Here's why this is an area of law to watch:

1: This case won't necessarily put an end to Philip Morris-type restructuring methods. Investment tribunals are established on a case-by-case basis, and there is no binding precedent in this area of law - so it would be theoretically possible for Philip Morris to take similar measures in another country, initiate arbitration before a different tribunal, and have that tribunal reach the opposite conclusion. However, investment arbitration tribunals pay a lot of attention to the rulings of other investment arbitration tribunals in similar cases. So while this case isn't binding law, it does make it that much riskier for anyone else to try the tactics that Philip Morris used here. That's particularly true given the costs of both restructuring and investment arbitration.

2: Love it or hate it (and I don't actually hate it), investor-state dispute resolution is not going anywhere anytime soon. That ship sailed so long ago that you'd have to go to the horizon to get a glimpse of the ship sailing over the next horizon. Not only are there thousands of treaties that provide avenues into ISDS, most of these treaties contain lengthy sunset clauses - even if the treaties are terminated tomorrow, investments remain protected for years (and sometimes decades).
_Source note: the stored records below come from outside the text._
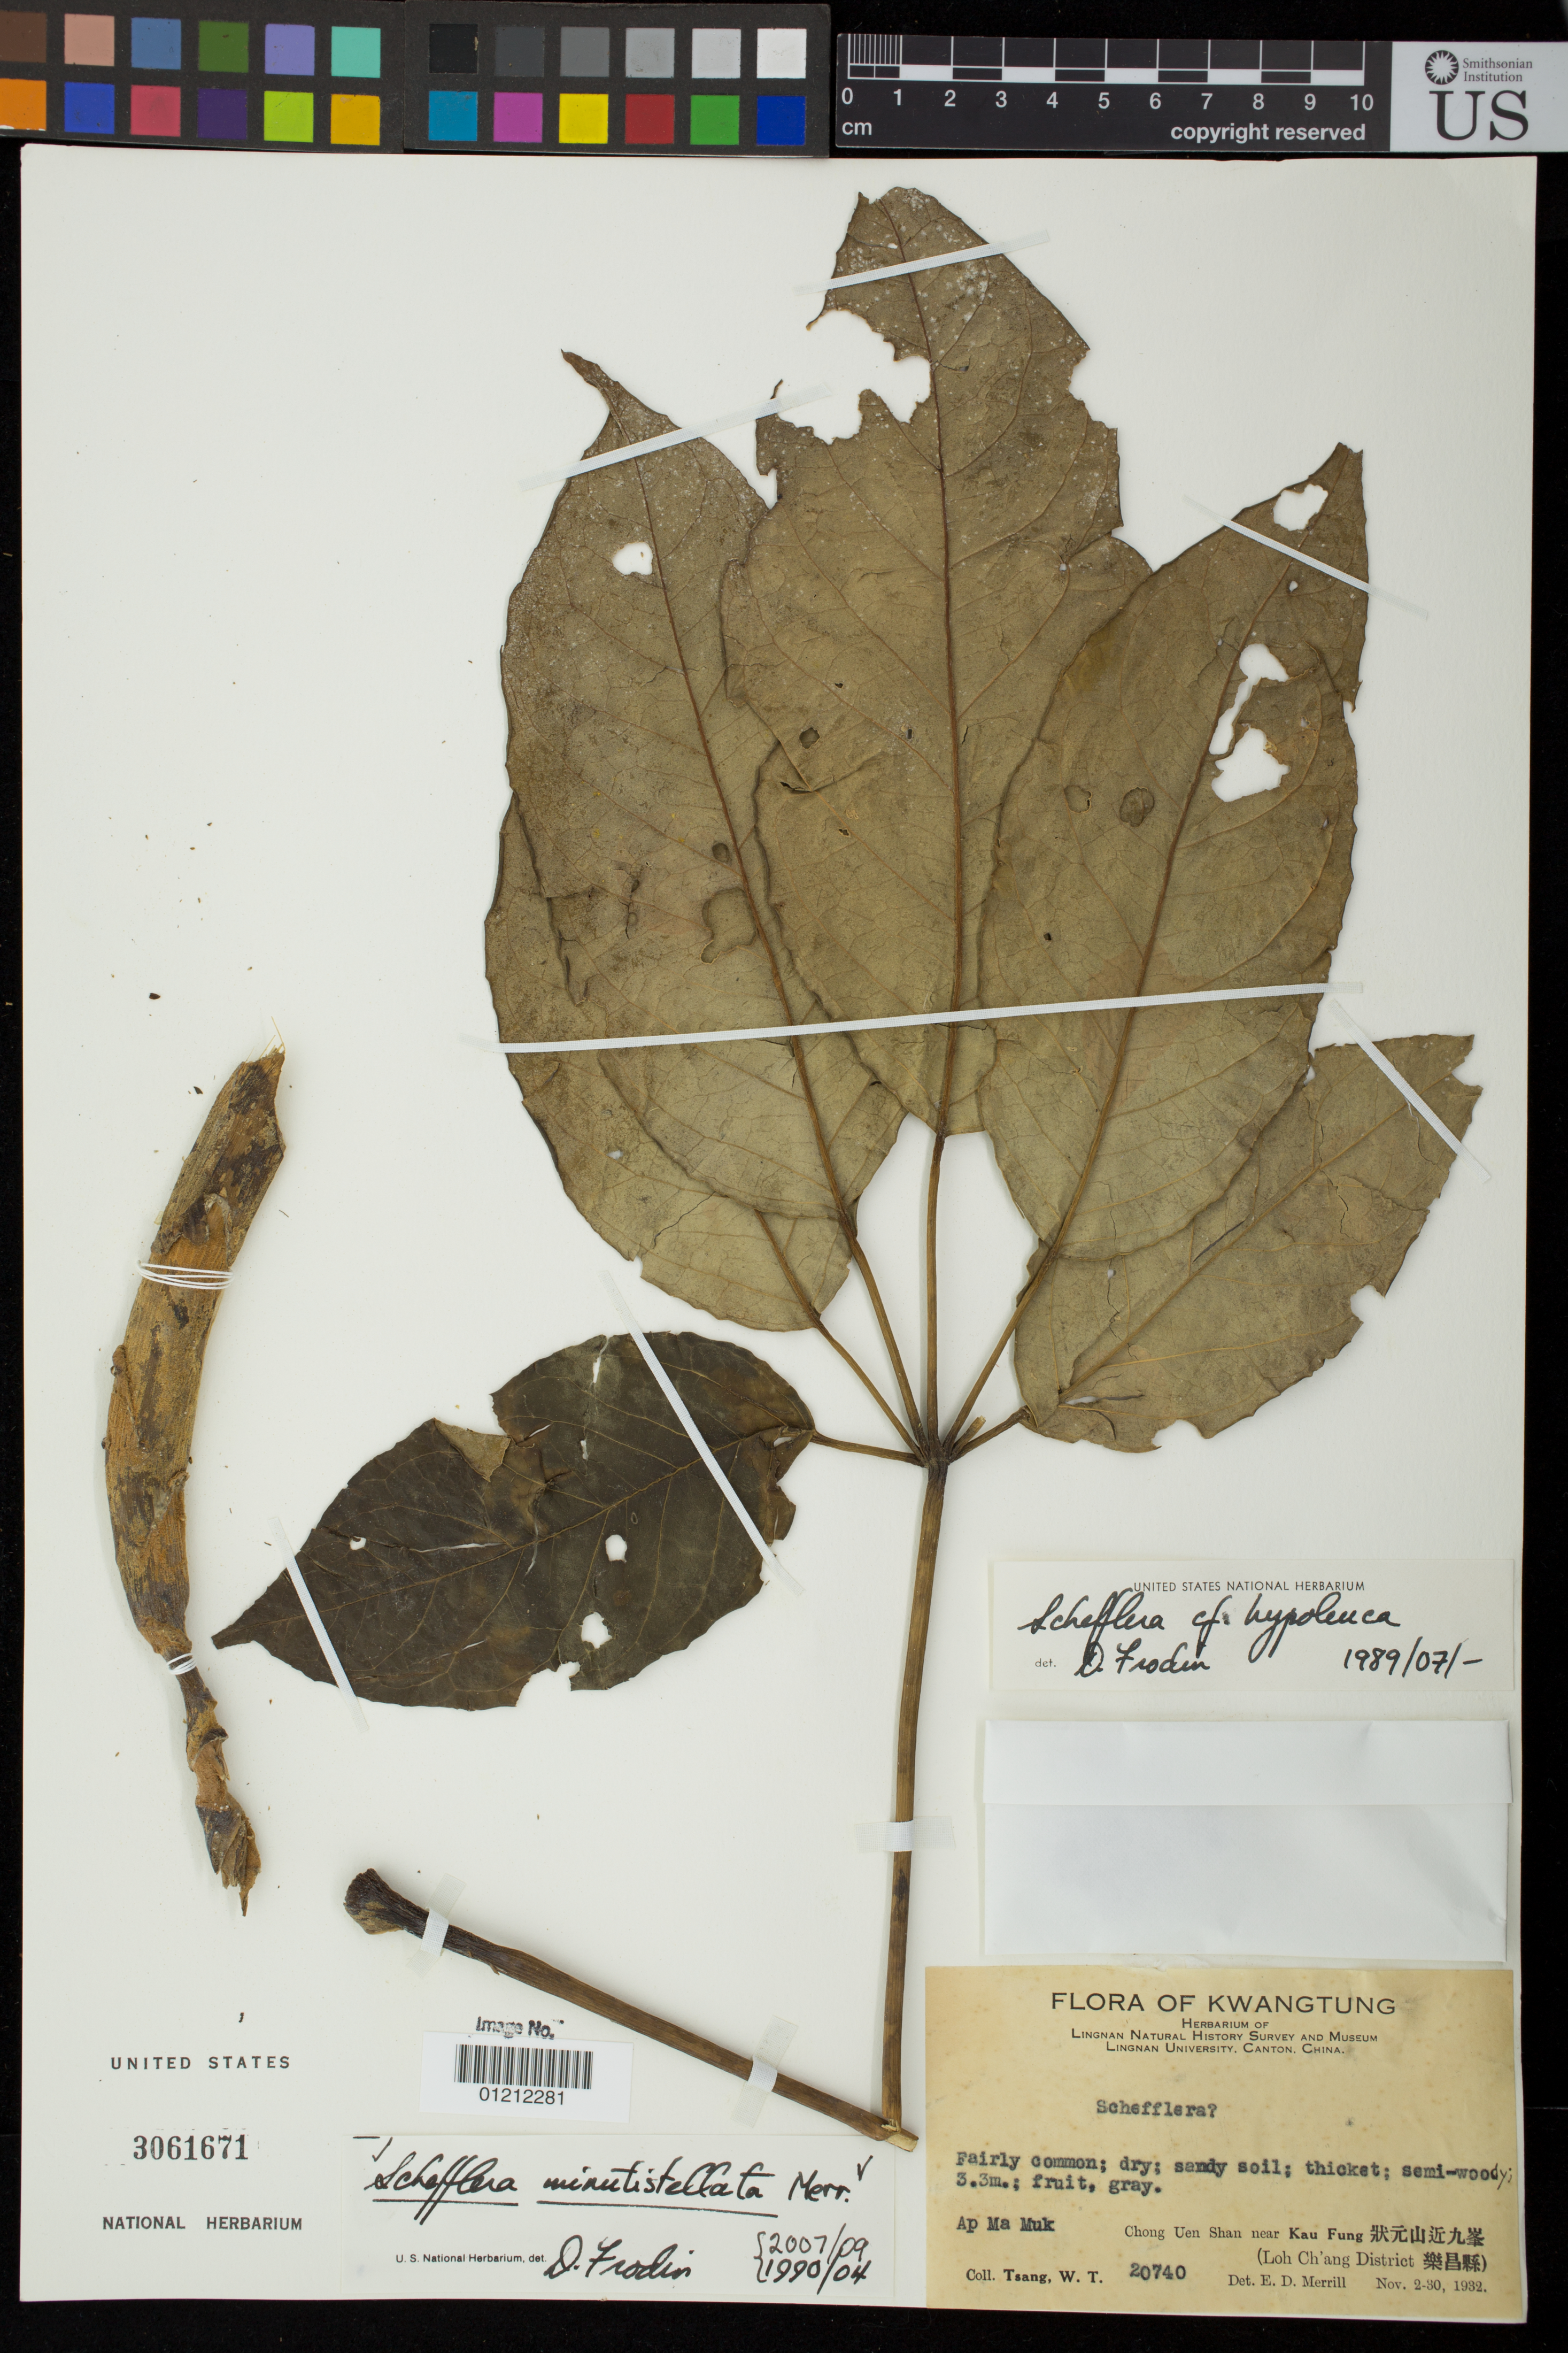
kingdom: Plantae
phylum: Tracheophyta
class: Magnoliopsida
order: Apiales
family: Araliaceae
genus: Schefflera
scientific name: Schefflera metcalfiana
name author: Merr. ex H.L. Li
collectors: W. T. Tsang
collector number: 20740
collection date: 1930-11-30/1932-11-02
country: China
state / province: Guangdong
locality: Ap Ma Muk, Chong Uen Shan near Kau Fung (Loh Ch'ang District)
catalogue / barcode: US 3061671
3: Like any legal system, IDSD is not an absolute evil. Countries do sometimes treat foreign investors unfairly or unjustly; ISDS provides a legal remedy for the investor that's not dependent on the whims of the host state. There are cases where ISDS is being used abusively by a company looking to be compensated for losses that would be ordinary business risks in other contexts, but there are also cases where countries take advantage of corporations, seize property for political gain, and otherwise act in bad faith.


Take-home point:

Investor-state arbitration cases need to get a lot more public attention than they usually receive. I hope I've made the case for that by now. This was a ruling by a three-member arbitral tribunal, the members of which are not full-time judges. It was not a ruling of any national or international court system. Despite this, it's potential effects were wide-reaching enough to potentially affect public health, environmental, and human rights regulation in countries occupied by 97% of the world's population.